= 文書本文 =
※
2021年度手話通訳者全国統一試験の過去問について、参考文献をもとに独自に解説をまとめたものです。


問4.手話通訳が必要な人たちのために

情報・コミュニケーションについて述べています。下記の(1)〜(4)の中から正しいものを1つ選びなさい。

(1) 情報量が少ない、画面に集中できない、会話のスピードに遅れるといったテレビ字幕のかつての問題点は、ICT技術によって解消されている。
(2) 「遠隔手話通訳サービス」とは、情報端末機器を窓口に置き、手話通訳が必要な人が来たときに窓口職員が手話で対応することをいう。
(3) 全日本ろうあ連盟が提案している情報・コミュニケーション法(仮称)はすべての障害者が手話を学ぶことによって情報アクセス・コミュニケーションの手段の拡大を保障する法案である。
(4) 手話通訳制度は、聴覚障害者に必要な制度ですが、手話がわからない聞こえる人たちにとっても必要な制度として機能している。

2021年度手話通訳者全国統一試験 問4

問題解説

(4)が正しい。ICT技術の普及に伴い広がる意思疎通支援サービスについて理解しておきたい。可能性とともに現状の課題についても整理しておきたい。あわせて手話通訳制度は、聴覚障害者に必要な制度であるとともに手話がわからない聞こえる人たちにとっても必要な制度として機能していることを認識する必要がある。

ICT 活用意思疎通支援サービス

近年では、ICT(情報通信技術)の急速な発展により情報へのアクセス手段が多様化している。光ファイバー・WiFi等の高速インターネットやスマートフォン・タブレット等の高機能端末の普及に伴い、聞こえない人々の意思疎通支援を様々な形で支援するサービスが登場している。
ろう者および情報アクセス・コミュニケーションに困難を抱える人たちに対して、情報通信技術を効果的に活用した情報アクセス・コミュニケーション保障の方法として「電話リレーサービス」と「遠隔手話サービス」が挙げられる。それぞれの役割を以下のように整理できる。
※
= 課題指示 A =
下に並ぶ行のうち、「scientific name: Cologania broussonetii」を含む行から「family: Lamiaceae」を含む行までを、「kingdom」を「界」に置き換え、ほかは変えずに書き直すこと。画像は答えに含めない。

= 提供された行 =
※
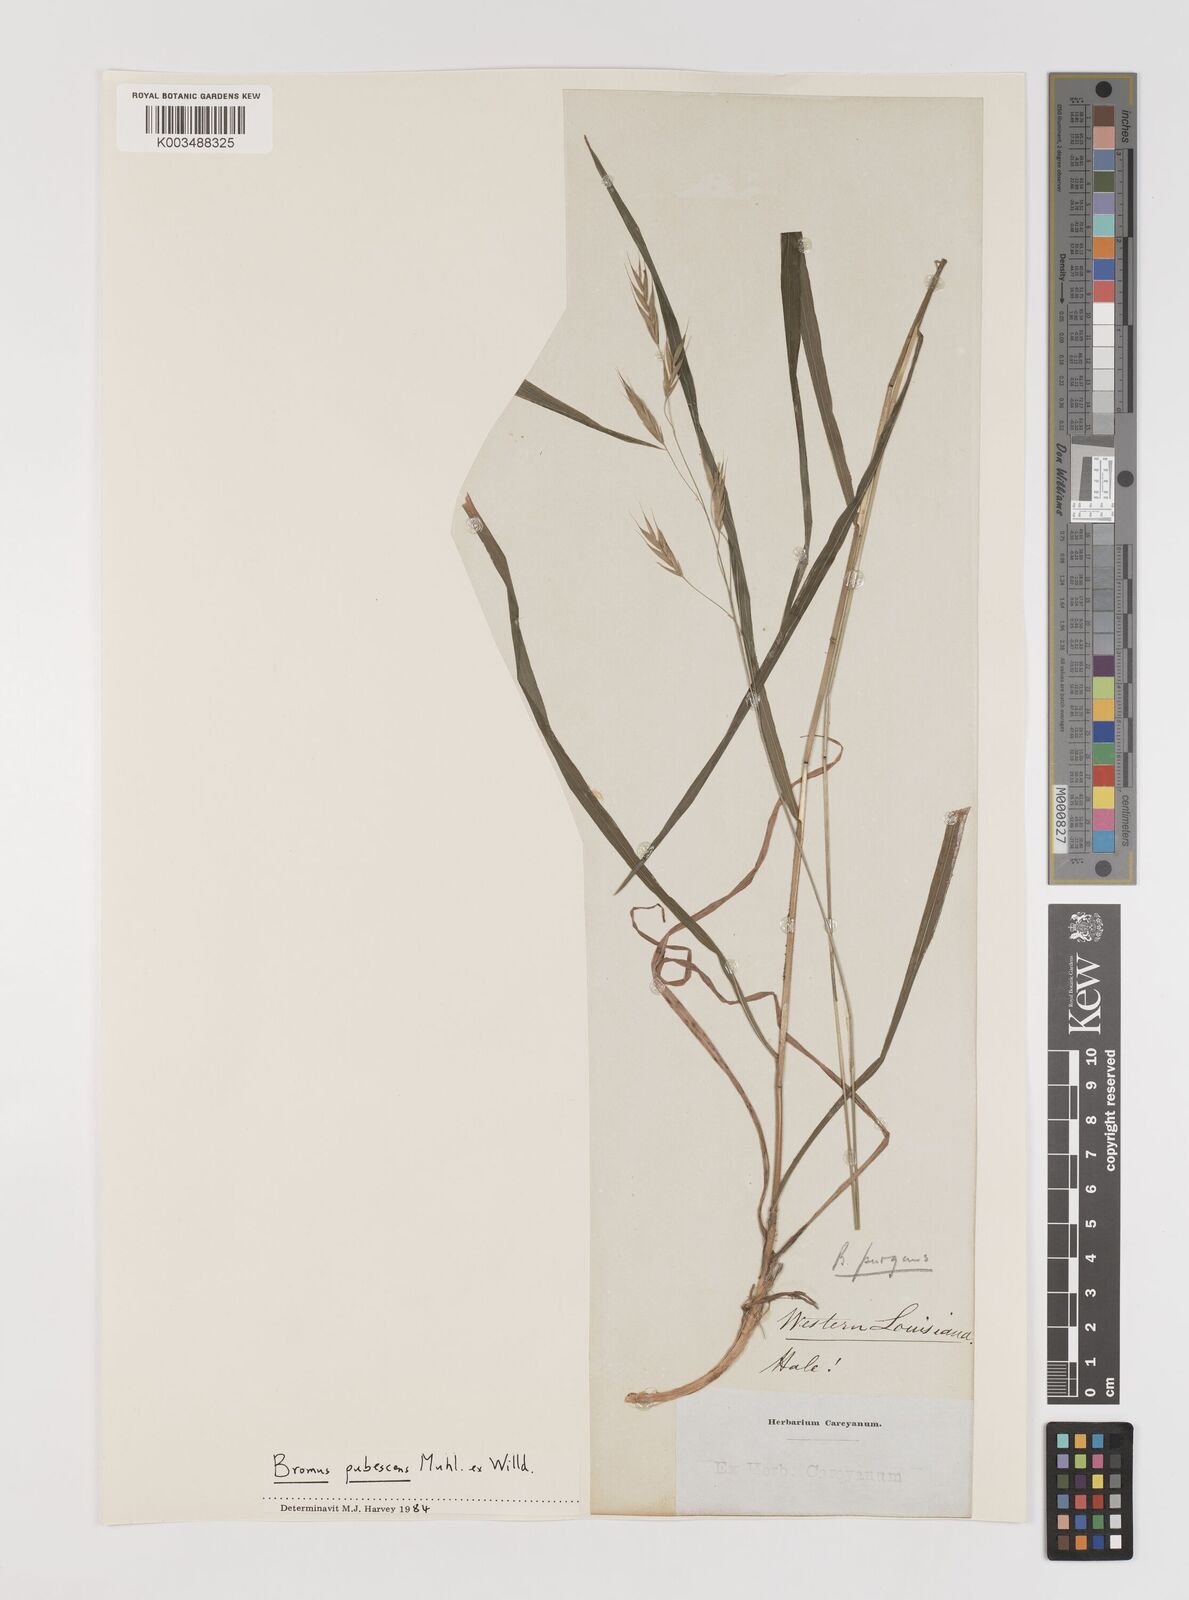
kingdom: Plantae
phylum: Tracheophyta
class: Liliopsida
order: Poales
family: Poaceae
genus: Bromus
※
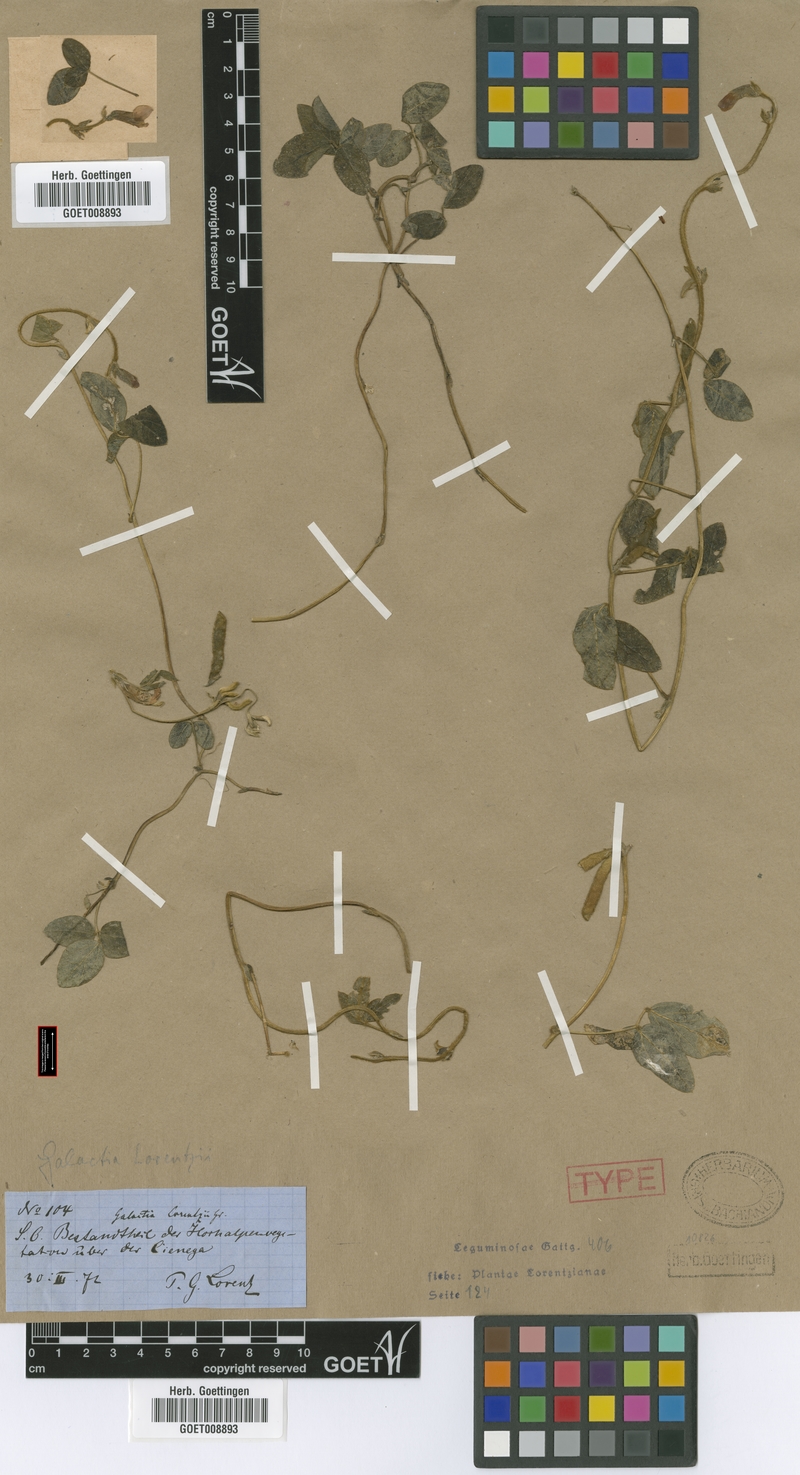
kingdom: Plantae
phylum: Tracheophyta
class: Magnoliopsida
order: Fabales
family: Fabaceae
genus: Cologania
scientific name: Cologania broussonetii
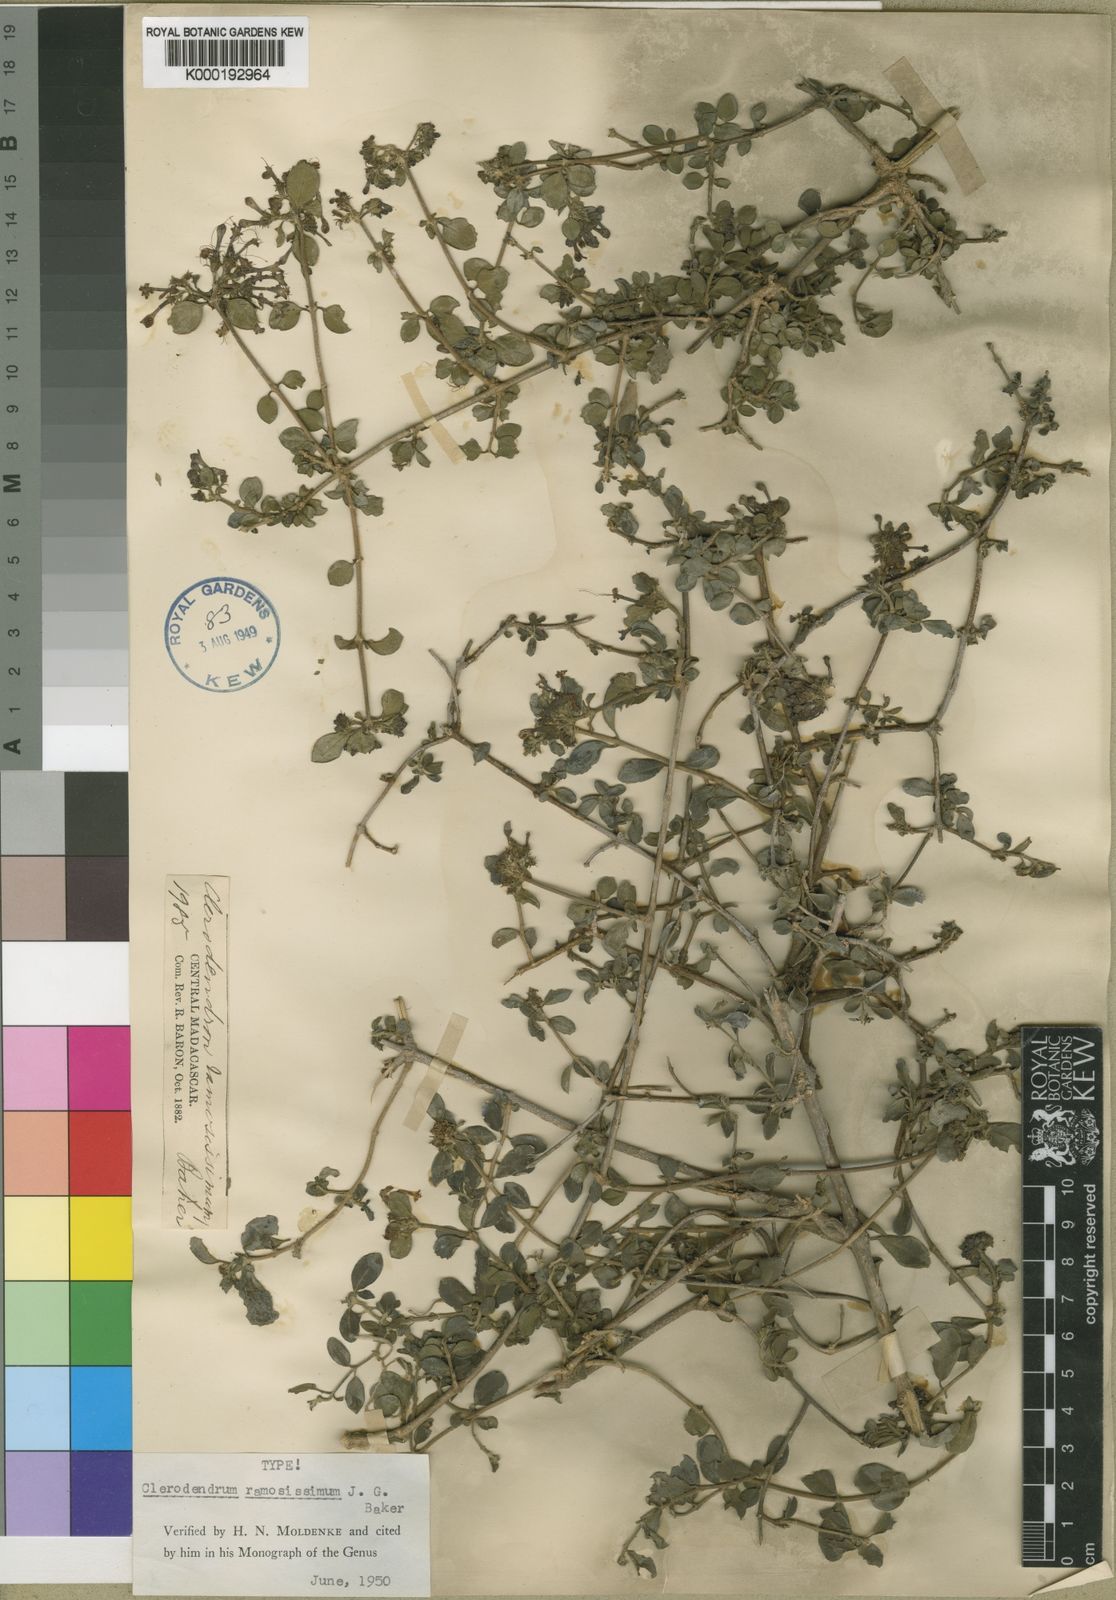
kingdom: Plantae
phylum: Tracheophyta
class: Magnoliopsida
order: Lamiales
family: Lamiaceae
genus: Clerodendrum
※
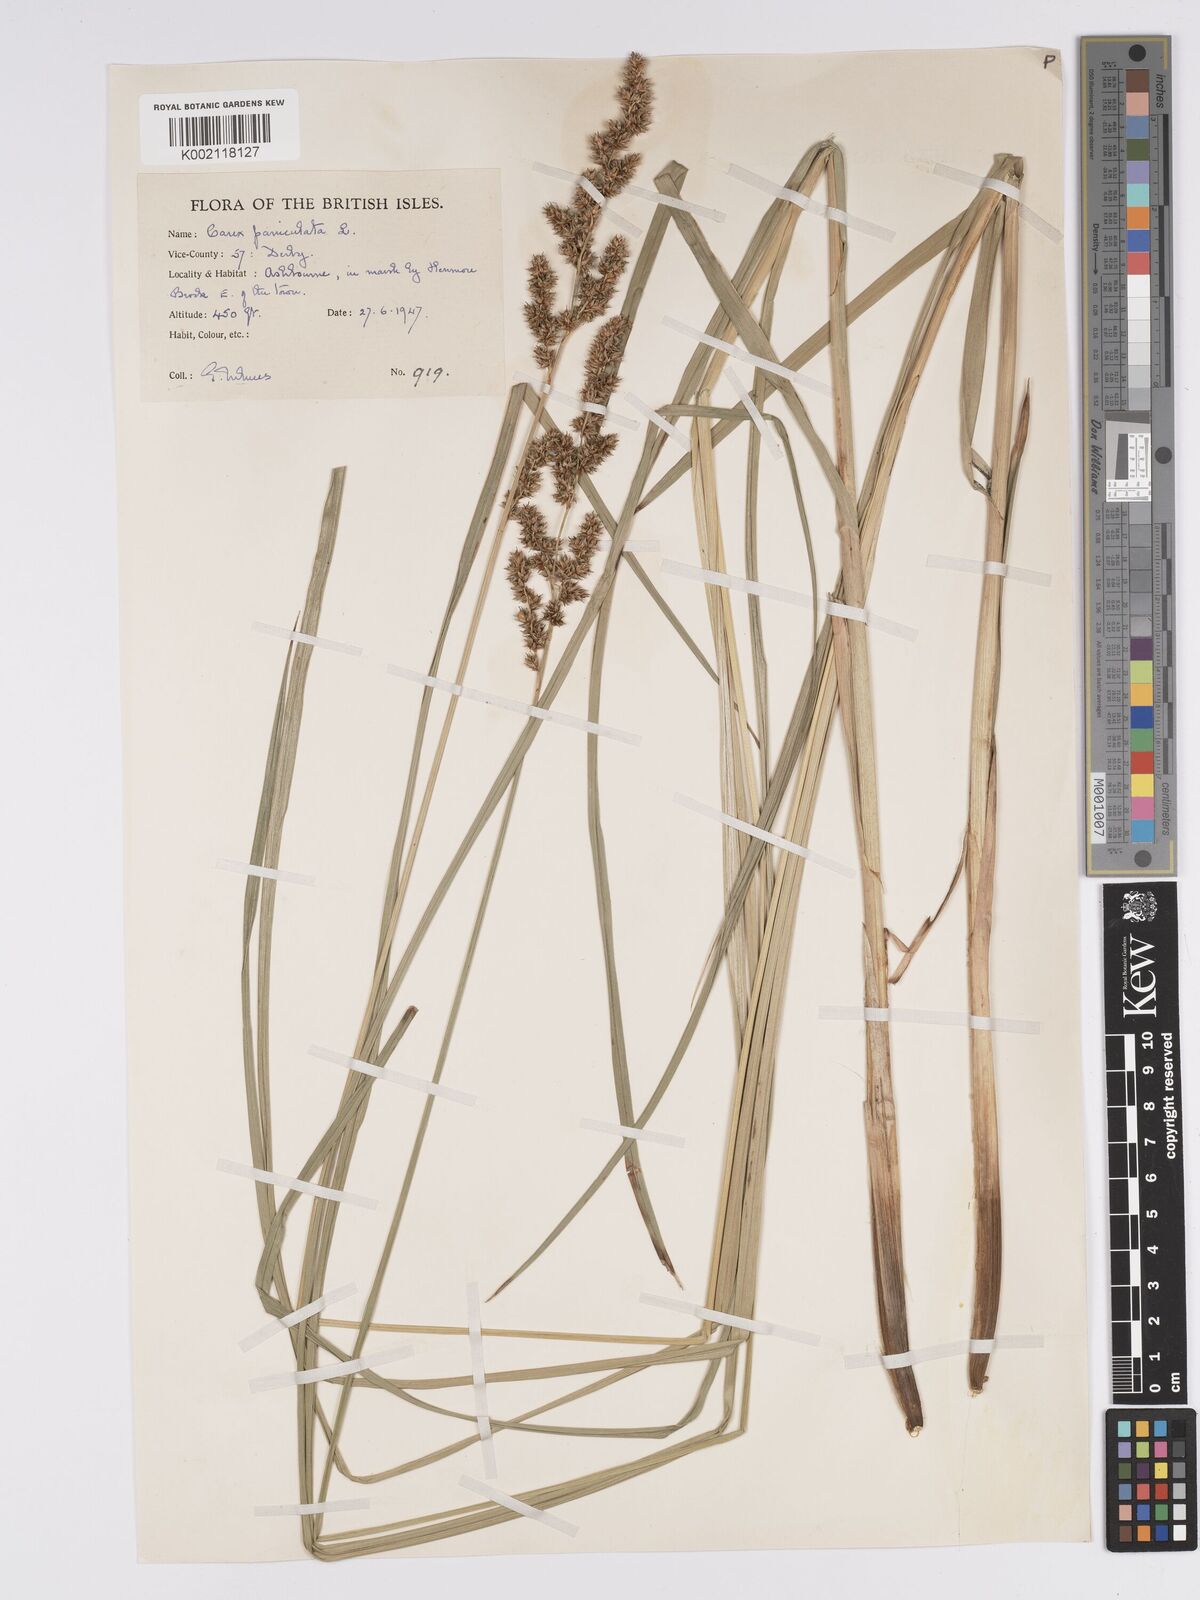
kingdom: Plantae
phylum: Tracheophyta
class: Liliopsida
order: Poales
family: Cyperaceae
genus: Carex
※
= 課題指示 B =
手話通訳試験の解説文から、「(1) 情報量が少ない、画面」から「ることを認識する必要がある。」までの部分を一字も変えずに書き写すこと。

= 解答例 A =
scientific name: Cologania broussonetii
界: Plantae
phylum: Tracheophyta
class: Magnoliopsida
order: Lamiales
family: Lamiaceae

= 解答例 B =
(1) 情報量が少ない、画面に集中できない、会話のスピードに遅れるといったテレビ字幕のかつての問題点は、ICT技術によって解消されている。
(2) 「遠隔手話通訳サービス」とは、情報端末機器を窓口に置き、手話通訳が必要な人が来たときに窓口職員が手話で対応することをいう。
(3) 全日本ろうあ連盟が提案している情報・コミュニケーション法(仮称)はすべての障害者が手話を学ぶことによって情報アクセス・コミュニケーションの手段の拡大を保障する法案である。
(4) 手話通訳制度は、聴覚障害者に必要な制度ですが、手話がわからない聞こえる人たちにとっても必要な制度として機能している。

2021年度手話通訳者全国統一試験 問4

問題解説

(4)が正しい。ICT技術の普及に伴い広がる意思疎通支援サービスについて理解しておきたい。可能性とともに現状の課題についても整理しておきたい。あわせて手話通訳制度は、聴覚障害者に必要な制度であるとともに手話がわからない聞こえる人たちにとっても必要な制度として機能していることを認識する必要がある。